4° L'emploi du phonographe est facile, et n'exige ni trop de temps ni de trop vastes espaces. On fait entendre à l'oreille malade, munie du tube acoustique du phonographe, l'un après l'autre les différents phonogrammes. On descend dans l'échelle acoumétrique jusqu'à ce qu’on soit arrivé au phonogramme que le malade n’entend plus et qui indique la limite de l'acuité auditive.
Cette méthode diffère de celles employées jusqu’à présent, en ce que la source sonore reste toujours à la même distance de l'oreille, et que c'est l'intensité du son seule qui varie. L'examen est limité à une oreille et n'est pas troublé par les ambiants.
Enfin, signalons un dernier perfectionnement.
Une personne parle devant le phonographe. Elle fait, en parlant, des gestes et des mouvements de physionomie. M. Guéroult croit qu'il serait possible d'emmagasiner ces gestes et ces mouvements, de façon à pouvoir les reproduire plus tard, en correspondance exacte avec les paroles prononcées, et même à pouvoir les transmettre à distance.

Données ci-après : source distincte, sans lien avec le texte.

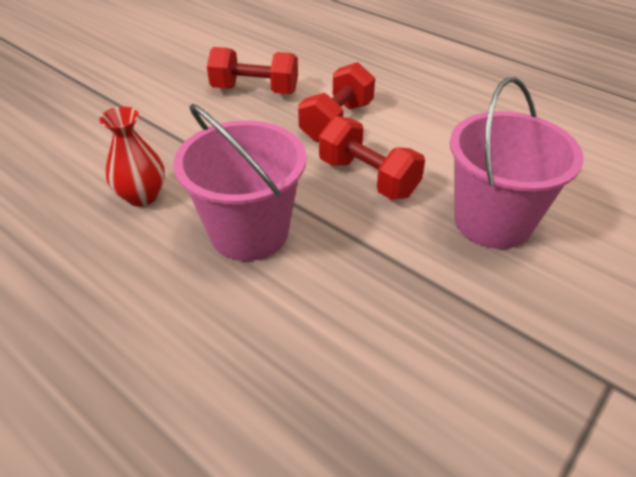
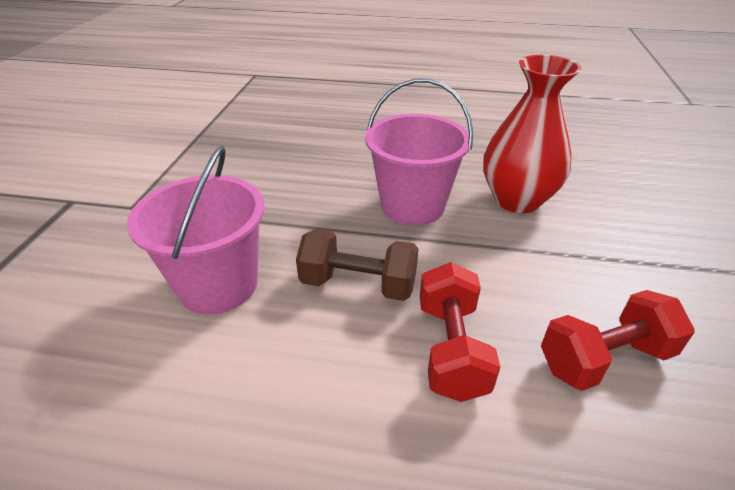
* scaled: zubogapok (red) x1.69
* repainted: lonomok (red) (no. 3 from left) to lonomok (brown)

M. Guéroult suppose qu'au moment où le cylindre du phonographe commence à tourner, on prenne, de la personne qui parle, des photographies instantanées, à intervalles égaux, d'un dixième de seconde chacun. Si la révolution du cylindre s'opère en trente secondes, par exemple, on aura trois cents photographies. Une fois développées, on les dispose sur un phénakistiscope, faisant lui-même sa révolution en trente secondes ; les photographies passant successivement devant l’œil de l'observateur, avec une vitesse d'un dixième de seconde, l’appareil reproduira tous les mouvements de la personne, en vertu du principe de la persistance des impressions de la rétine, et comme il n'y a pas de syllabe qui, pour être prononcée, demande moins d'un dixième de seconde, les gestes et les jeux de la physionomie suivront exactement le mouvement de la parole reproduite par le phonographe. Il sera donc possible, pour un auteur ou un orateur, par exemple, de reproduire au bout d'un temps quelconque, tout à la fois, le texte et l’action d'un discours.